In this episode, Solzhenitsyn shows how the prisoners watch out for their fellow prisoners. When noontime is signaled, Ivan and Pavlo rush to the mess hall ahead of the others in order to get a bowl of mush for everyone in their gang. In addition, Ivan manages to gain two extra bowls of mush, which he hands over to the assistant boss for distribution. Pavlo gives Ivan one of the bowls because he has earned it. Showing a touch of uncharacteristic kindness, Pavlo tells Ivan to give the second bowl to Buynovsky, who will need the extra nourishment during his solitary confinement. Pavlo shares his own second portion with Caesar, because of bribes he has received from him.
Even in the mess hall, the system of prison hierarchy is maintained. Tyurin, the boss, and Pavlo, his assistant, are in control of the food and decide who gets extra rations. They also get double rations for themselves because of their position. Tyurin, however, does not eat with the gang, judging it to be beneath him. The cook also holds a position of importance, for he can give a prisoner large or small servings as he sees fit.

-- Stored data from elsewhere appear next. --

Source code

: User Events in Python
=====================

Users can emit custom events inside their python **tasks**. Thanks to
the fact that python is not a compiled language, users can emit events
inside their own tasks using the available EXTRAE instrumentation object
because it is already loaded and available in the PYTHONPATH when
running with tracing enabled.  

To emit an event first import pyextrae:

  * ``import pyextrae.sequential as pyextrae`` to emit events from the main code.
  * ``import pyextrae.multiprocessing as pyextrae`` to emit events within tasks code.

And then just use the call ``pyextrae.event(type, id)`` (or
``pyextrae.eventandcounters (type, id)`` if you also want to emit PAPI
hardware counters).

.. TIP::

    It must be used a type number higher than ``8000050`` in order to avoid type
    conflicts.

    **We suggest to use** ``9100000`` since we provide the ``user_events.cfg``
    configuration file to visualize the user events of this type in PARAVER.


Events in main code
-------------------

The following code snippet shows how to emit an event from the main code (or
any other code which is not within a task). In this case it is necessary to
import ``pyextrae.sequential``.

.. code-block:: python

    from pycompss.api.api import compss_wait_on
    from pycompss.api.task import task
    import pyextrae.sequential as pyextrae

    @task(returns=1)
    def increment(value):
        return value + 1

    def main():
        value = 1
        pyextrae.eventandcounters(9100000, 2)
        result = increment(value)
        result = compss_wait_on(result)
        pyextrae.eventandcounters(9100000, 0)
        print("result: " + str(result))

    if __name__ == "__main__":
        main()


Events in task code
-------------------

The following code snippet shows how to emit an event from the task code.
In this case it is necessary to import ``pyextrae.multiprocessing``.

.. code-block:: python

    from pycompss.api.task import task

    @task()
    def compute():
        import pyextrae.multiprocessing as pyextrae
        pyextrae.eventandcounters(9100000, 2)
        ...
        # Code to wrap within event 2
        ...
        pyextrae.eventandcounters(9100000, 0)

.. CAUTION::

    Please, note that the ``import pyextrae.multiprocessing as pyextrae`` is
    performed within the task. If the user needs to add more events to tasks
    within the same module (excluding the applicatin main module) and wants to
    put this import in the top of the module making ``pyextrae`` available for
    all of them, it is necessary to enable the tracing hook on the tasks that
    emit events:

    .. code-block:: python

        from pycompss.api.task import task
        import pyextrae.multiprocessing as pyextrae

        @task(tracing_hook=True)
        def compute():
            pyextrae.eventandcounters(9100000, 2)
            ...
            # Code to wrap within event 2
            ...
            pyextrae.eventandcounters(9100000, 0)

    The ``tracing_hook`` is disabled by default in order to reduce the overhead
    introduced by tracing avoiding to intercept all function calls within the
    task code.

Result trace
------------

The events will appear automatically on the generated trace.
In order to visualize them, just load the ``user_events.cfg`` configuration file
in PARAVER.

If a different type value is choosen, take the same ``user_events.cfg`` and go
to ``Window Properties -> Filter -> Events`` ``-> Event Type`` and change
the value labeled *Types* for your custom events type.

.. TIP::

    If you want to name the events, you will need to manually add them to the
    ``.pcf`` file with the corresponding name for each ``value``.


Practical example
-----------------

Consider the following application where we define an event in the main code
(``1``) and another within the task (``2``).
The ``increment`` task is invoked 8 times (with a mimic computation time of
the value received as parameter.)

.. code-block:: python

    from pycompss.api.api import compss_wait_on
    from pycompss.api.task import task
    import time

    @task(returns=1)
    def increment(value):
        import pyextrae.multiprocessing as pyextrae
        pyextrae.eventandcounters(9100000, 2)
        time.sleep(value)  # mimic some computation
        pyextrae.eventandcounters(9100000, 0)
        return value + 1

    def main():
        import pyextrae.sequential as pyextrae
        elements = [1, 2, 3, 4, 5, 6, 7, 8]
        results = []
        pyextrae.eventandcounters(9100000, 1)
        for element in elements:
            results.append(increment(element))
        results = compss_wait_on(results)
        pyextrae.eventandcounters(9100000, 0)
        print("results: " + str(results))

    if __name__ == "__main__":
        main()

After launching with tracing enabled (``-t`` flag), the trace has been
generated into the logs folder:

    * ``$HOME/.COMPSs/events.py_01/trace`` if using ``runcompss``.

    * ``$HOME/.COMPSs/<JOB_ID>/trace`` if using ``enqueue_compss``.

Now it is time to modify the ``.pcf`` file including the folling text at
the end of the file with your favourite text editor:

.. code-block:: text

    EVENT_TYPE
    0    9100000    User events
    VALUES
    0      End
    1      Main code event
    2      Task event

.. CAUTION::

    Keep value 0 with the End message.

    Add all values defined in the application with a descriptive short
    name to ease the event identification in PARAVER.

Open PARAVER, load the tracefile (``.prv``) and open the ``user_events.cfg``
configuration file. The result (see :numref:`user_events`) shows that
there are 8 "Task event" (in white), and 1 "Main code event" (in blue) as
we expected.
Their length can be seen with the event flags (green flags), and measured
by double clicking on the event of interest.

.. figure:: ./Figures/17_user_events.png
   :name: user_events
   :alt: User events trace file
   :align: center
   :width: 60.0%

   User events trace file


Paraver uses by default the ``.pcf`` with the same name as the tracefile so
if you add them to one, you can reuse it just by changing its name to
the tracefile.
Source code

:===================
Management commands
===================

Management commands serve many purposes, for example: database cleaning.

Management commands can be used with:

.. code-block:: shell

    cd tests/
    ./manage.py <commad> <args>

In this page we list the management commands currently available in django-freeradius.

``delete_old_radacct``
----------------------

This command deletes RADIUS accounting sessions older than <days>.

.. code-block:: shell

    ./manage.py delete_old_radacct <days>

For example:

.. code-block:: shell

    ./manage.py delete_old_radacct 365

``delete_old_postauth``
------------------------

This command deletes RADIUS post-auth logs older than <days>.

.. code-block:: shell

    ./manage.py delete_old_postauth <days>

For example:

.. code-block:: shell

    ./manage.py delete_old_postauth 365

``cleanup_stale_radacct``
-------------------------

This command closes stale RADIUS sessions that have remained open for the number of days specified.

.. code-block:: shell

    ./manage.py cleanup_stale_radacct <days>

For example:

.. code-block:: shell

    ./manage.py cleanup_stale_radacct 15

Ivan’s code of honor is again developed in this section. Although he is the one responsible for getting the two extra portions of food, he does not keep one for himself; instead, he immediately turns over both the extra rations to Pavlo for distribution. Because of his honesty, Pavlo rewards him with one of the portions. Ivan also has the opportunity to take Caesar’s extra portion of mush. Once again, he does not even consider stealing from a fellow prisoner; he would never stoop that low.